I will conclude with two quick comments.

Again, no two cases are alike. No one in this House, or in any House, should say that they are wrong or that they do not know what they are talking about.

My learned friend spoke about the specialists. I have read a lot of the reports. I have heard the debates here. My learned friend is quite correct. All the people who study these issues state clearly and unequivocally that the mandatory minimum is not effective. That is the reason why we should not pass this legislation.

A motion to adjourn the House under Standing Order 38 deemed to have been moved.

6:30 p.m.

Bloc

Yves Lessard Bloc Chambly—Borduas, QC

Mr. Speaker, on June 1, I had the opportunity to ask the Minister of Human Resources and Social Development two questions regarding pilot project no. 6, which added five weeks of EI benefits in regions with 10% unemployment

This pilot project was launched by the previous government on June 4, 2004. It ended on June 4 of this year.

The current government therefore renewed this pilot project with two criteria. The first concerns regions where there is seasonal work and the second is that regions must have an unemployment rate over 8%.

There are 23 targeted regions. Some of them are in Quebec, but the Montreal area was completely overlooked. Yet, it has an unemployment rate of 9.4% and also meets the criterion of providing seasonal work.

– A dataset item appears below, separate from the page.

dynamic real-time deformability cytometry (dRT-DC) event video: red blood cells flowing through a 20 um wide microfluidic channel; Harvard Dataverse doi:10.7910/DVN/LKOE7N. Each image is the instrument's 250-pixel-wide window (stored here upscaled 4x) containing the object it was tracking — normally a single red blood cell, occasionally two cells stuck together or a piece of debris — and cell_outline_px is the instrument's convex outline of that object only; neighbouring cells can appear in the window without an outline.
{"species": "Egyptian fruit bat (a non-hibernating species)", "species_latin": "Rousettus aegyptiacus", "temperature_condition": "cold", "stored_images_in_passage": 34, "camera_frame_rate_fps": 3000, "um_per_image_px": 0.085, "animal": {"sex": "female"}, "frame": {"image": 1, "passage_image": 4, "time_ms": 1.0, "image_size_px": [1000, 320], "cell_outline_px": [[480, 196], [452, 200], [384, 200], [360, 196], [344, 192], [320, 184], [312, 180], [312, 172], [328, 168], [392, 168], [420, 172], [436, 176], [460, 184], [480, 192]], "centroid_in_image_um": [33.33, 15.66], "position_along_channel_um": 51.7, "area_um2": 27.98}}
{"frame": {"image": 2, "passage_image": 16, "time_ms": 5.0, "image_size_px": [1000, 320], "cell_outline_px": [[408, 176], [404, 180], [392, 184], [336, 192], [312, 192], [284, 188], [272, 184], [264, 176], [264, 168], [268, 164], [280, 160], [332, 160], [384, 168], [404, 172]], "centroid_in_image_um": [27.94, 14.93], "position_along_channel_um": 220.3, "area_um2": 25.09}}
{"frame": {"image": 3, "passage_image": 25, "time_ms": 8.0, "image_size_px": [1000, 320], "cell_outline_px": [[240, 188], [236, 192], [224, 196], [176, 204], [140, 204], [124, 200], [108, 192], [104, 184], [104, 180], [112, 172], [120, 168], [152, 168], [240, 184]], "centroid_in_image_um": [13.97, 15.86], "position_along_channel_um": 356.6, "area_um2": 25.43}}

In the hospitality industry alone, the number of seasonal workers totalled 73,500 last year.

Thus, for my first question, I would like to know why Montreal was excluded.

Furthermore, the minister tells us that the purpose of pilot projects such as this one is to test the effectiveness of the pilot project itself.

I would like to inform this House that this sampling gave very positive results. The Employment Insurance Commission of Canada assessed the success rate with respect to the target objective: 98% of the people affected by seasonal employment were entitled to this benefit, proportionally to the number of weeks they had accumulated.

My second question is the following: why did the minister renew this pilot project for only 18 months and not as part of all the other EI benefits? We absolutely do not understand it. We must look at why it was renewed for only 18 months.

My third question is: given that there are surpluses in the EI fund and that sums were diverted from it to the tune of $50 billion, then the cost of the program cannot be an issue since it would cost a maximum of $100 million if it were implemented in all the regions. Furthermore, the EI fund generates surpluses itself and always operates on the basis of an annual budget of $16 billion. Therefore, $100 million out of $16 billion is very little.

In closing, I would like the minister to respond to these three questions: why was this pilot project not adopted permanently? Why was it not extended to Montreal? Why was the experience as assessed not taken into account?